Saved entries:

○ ○ ○ ○ ○

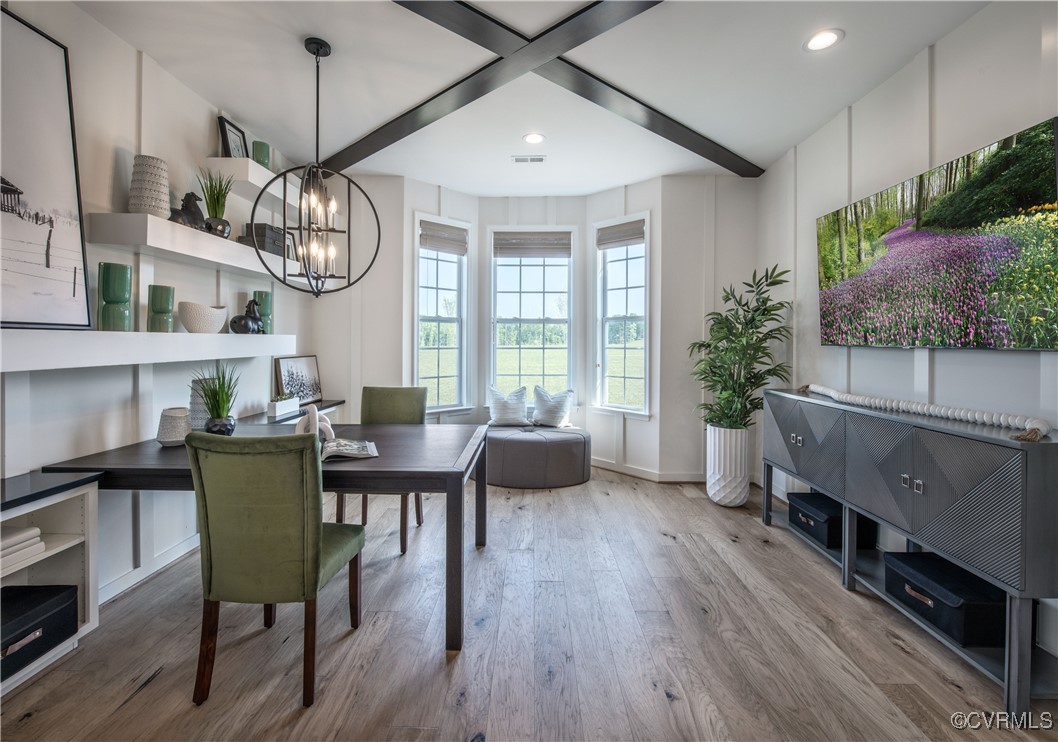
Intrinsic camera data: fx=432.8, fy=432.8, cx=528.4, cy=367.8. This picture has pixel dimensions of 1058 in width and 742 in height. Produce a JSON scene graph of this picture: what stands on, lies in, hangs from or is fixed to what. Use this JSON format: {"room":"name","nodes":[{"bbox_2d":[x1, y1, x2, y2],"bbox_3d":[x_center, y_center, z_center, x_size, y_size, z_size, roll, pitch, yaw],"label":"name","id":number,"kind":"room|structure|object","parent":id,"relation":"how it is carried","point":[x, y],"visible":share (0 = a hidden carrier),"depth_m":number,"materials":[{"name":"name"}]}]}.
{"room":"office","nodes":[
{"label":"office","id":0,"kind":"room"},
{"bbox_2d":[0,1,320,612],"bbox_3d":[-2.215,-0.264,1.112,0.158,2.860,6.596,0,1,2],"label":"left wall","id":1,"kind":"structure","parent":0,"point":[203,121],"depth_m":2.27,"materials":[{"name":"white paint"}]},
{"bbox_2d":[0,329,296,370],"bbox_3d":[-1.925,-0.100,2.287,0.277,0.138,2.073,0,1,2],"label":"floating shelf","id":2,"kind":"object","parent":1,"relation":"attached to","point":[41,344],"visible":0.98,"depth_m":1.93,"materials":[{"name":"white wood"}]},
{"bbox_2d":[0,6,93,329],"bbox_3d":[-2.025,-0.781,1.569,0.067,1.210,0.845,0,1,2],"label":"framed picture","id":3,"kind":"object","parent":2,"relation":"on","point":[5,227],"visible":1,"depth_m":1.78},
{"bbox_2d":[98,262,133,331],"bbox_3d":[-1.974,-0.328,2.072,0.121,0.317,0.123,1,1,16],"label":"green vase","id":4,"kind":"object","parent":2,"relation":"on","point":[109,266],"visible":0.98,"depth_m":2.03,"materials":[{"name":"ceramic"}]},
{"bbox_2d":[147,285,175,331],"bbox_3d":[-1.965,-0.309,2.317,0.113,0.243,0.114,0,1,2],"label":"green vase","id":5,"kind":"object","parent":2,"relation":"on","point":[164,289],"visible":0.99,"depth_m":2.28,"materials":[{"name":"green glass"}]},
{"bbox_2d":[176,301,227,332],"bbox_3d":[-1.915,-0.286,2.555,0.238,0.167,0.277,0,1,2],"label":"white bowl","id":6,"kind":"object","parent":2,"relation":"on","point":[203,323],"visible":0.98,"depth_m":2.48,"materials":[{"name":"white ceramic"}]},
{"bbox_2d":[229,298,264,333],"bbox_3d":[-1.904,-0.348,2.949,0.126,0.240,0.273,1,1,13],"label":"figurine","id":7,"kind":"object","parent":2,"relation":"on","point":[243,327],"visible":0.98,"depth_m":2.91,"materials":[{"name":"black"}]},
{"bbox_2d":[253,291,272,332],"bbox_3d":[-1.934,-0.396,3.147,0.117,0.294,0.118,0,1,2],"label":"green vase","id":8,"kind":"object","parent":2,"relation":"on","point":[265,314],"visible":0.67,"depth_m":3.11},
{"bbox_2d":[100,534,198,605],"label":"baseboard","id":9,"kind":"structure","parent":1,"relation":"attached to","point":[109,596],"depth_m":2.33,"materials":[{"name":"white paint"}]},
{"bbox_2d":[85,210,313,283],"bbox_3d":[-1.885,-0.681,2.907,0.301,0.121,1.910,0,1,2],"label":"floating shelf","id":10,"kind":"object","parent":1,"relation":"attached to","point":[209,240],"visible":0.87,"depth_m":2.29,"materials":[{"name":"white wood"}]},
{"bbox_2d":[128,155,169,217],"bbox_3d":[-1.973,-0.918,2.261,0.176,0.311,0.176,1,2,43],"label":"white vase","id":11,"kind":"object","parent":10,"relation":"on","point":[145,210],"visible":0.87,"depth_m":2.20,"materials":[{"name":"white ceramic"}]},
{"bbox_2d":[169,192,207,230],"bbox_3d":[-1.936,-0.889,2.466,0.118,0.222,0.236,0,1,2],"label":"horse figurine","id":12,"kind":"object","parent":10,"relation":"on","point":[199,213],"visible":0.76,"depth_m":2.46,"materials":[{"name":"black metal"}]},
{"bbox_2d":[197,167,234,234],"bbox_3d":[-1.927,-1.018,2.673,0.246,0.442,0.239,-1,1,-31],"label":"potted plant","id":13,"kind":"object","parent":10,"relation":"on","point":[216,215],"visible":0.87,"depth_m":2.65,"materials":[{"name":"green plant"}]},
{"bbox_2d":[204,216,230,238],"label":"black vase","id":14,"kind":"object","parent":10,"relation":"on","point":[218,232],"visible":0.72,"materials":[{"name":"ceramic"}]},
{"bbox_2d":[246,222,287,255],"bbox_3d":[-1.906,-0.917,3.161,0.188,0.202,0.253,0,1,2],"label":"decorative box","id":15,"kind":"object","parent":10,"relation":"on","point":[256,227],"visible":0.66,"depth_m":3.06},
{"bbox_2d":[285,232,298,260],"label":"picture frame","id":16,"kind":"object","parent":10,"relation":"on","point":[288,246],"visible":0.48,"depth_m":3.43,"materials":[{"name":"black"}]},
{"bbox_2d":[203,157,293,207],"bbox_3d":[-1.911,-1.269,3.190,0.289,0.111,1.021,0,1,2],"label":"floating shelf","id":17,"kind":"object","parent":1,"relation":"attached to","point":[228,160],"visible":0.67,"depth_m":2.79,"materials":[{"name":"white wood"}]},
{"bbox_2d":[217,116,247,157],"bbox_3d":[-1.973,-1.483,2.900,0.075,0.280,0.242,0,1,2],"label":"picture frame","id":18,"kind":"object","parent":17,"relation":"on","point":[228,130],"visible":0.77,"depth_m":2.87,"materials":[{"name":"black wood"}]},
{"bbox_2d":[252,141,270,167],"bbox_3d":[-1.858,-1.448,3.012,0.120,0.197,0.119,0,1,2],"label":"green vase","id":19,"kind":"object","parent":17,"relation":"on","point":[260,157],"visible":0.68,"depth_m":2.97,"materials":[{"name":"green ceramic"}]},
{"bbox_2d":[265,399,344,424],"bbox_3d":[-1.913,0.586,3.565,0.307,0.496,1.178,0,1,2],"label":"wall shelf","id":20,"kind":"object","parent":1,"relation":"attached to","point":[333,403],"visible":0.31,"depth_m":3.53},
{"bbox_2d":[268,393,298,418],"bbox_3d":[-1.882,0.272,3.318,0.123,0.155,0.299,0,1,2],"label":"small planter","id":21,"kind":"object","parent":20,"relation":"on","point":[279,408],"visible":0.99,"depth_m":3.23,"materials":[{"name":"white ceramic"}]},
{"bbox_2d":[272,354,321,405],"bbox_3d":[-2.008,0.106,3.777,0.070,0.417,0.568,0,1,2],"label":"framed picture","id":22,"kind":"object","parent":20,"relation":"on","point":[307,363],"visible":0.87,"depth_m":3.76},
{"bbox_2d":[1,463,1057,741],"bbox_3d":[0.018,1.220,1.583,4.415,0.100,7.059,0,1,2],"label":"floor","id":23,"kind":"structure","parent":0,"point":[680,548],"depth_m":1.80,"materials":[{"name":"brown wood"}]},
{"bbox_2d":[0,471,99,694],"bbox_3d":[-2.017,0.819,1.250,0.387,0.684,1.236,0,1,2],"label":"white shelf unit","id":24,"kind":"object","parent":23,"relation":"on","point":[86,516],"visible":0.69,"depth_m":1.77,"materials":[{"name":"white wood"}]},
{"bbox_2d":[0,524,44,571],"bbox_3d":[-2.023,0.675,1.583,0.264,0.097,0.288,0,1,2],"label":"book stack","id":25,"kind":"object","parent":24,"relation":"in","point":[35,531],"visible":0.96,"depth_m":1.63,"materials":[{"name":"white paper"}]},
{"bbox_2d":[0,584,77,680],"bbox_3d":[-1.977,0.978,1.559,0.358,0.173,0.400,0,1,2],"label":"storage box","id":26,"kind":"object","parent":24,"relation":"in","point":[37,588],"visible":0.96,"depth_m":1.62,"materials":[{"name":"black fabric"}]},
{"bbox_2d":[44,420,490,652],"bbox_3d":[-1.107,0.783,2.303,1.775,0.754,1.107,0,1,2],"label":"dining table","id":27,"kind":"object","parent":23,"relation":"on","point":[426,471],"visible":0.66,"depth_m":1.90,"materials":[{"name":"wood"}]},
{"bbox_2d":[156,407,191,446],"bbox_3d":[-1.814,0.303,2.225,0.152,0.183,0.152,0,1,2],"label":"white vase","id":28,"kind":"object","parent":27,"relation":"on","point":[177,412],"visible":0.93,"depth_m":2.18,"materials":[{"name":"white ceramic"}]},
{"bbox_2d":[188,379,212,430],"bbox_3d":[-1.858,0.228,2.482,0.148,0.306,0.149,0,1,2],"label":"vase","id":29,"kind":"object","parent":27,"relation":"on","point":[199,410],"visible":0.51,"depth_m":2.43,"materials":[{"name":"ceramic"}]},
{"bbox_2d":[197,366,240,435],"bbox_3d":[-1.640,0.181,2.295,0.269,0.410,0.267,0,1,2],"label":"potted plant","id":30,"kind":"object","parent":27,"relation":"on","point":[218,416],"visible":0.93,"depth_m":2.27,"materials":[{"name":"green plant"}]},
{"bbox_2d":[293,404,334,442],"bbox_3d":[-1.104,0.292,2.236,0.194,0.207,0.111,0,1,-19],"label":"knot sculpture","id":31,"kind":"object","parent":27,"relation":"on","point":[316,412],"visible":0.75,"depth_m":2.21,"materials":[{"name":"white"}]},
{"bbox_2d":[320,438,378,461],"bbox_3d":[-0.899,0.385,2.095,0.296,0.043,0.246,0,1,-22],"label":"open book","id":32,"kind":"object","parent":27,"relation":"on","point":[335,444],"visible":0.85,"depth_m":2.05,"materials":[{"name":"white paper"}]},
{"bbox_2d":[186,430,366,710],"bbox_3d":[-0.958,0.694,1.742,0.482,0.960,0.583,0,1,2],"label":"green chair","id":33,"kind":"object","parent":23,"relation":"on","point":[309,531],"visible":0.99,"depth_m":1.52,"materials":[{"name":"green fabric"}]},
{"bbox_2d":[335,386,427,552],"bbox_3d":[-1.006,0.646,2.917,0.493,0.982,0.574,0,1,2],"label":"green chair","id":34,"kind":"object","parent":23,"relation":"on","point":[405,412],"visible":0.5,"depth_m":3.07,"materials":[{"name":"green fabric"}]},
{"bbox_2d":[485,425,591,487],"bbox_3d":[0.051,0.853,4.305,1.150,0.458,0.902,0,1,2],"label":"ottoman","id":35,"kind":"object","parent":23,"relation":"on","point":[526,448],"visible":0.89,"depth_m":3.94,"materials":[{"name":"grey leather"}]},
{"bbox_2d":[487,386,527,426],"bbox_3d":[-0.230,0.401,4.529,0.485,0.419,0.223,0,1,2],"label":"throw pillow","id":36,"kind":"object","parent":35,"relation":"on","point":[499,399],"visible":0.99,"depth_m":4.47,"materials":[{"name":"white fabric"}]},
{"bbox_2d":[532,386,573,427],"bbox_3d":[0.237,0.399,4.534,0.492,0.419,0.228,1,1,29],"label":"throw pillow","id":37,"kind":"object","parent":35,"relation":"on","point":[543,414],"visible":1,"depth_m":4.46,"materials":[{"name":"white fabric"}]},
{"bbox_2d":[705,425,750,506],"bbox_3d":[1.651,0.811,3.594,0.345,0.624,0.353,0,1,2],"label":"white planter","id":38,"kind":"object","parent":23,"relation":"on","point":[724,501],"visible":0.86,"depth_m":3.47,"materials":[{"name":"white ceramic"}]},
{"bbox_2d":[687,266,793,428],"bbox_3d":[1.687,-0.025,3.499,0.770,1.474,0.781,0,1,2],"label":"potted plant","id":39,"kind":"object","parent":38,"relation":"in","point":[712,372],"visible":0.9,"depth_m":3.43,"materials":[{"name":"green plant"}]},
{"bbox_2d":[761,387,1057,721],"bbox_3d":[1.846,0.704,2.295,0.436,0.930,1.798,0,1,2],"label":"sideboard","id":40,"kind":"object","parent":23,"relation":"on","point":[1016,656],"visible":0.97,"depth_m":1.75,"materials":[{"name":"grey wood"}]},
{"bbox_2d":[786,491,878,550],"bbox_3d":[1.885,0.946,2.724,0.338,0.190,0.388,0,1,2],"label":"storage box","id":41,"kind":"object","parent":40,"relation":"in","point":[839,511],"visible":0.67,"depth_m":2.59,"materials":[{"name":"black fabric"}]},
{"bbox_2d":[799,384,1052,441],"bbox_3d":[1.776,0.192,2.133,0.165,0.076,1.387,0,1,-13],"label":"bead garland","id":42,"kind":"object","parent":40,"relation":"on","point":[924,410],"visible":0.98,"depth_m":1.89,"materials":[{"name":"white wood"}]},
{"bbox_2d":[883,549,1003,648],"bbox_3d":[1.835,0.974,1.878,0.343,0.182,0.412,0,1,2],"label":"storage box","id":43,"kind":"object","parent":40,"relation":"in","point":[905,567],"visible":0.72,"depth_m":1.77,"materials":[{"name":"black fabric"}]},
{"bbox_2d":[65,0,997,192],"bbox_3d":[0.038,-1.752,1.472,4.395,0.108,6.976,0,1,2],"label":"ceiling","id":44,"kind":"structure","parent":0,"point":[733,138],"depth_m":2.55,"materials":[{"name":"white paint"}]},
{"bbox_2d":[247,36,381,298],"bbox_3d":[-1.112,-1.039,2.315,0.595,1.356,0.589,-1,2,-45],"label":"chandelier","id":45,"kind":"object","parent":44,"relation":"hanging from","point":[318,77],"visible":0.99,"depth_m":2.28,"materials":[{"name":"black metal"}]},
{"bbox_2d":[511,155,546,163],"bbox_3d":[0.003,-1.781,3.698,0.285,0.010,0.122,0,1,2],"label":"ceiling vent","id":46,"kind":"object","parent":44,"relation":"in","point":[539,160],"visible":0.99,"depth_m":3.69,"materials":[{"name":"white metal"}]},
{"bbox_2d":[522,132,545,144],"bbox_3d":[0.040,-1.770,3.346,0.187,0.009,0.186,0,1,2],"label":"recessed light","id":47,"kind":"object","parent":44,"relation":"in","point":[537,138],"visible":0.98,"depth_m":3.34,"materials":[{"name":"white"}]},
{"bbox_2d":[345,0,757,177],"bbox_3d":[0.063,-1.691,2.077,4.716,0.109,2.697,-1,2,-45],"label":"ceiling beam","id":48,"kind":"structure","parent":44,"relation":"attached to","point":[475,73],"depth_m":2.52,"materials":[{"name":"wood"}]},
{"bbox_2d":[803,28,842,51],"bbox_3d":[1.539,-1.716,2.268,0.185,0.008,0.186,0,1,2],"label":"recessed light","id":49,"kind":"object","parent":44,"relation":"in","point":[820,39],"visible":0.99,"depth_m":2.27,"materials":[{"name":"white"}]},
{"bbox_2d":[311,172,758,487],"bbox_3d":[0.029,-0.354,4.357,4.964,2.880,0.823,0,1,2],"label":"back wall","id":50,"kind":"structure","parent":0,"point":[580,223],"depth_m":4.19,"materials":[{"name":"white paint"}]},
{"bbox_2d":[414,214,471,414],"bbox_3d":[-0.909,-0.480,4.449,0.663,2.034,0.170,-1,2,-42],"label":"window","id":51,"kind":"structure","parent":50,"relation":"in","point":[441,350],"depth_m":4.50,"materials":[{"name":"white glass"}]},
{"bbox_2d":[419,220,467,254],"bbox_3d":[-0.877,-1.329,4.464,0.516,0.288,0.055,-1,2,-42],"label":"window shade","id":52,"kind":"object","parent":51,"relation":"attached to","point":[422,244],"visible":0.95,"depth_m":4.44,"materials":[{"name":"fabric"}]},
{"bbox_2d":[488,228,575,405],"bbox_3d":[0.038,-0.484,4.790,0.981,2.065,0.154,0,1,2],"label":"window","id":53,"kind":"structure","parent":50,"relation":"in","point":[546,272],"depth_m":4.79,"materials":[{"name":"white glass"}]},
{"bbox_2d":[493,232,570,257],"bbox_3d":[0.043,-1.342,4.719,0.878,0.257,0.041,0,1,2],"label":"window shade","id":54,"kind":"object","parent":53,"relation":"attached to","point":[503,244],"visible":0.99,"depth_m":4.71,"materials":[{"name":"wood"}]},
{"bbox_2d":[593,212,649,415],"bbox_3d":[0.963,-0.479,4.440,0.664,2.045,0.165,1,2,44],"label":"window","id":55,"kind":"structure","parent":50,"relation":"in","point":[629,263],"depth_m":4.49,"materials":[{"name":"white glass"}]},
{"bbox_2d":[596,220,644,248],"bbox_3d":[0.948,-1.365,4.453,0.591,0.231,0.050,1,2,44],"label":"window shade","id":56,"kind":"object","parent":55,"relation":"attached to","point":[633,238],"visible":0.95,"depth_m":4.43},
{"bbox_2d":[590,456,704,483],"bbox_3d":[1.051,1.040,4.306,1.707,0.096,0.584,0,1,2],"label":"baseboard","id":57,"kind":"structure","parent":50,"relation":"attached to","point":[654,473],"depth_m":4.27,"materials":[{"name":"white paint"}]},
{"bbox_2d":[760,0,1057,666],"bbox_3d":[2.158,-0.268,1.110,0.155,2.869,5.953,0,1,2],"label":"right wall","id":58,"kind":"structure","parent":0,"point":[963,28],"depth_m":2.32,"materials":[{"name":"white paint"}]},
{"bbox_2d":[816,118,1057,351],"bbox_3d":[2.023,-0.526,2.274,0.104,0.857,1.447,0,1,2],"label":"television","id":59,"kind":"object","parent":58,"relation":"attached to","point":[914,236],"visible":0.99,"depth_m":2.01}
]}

○ ○ ○ ○ ○

Problem: Reproduce every line from the entries that holds the word "book".

Expected answer:
{"bbox_2d":[0,524,44,571],"bbox_3d":[-2.023,0.675,1.583,0.264,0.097,0.288,0,1,2],"label":"book stack","id":25,"kind":"object","parent":24,"relation":"in","point":[35,531],"visible":0.96,"depth_m":1.63,"materials":[{"name":"white paper"}]},
{"bbox_2d":[320,438,378,461],"bbox_3d":[-0.899,0.385,2.095,0.296,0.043,0.246,0,1,-22],"label":"open book","id":32,"kind":"object","parent":27,"relation":"on","point":[335,444],"visible":0.85,"depth_m":2.05,"materials":[{"name":"white paper"}]},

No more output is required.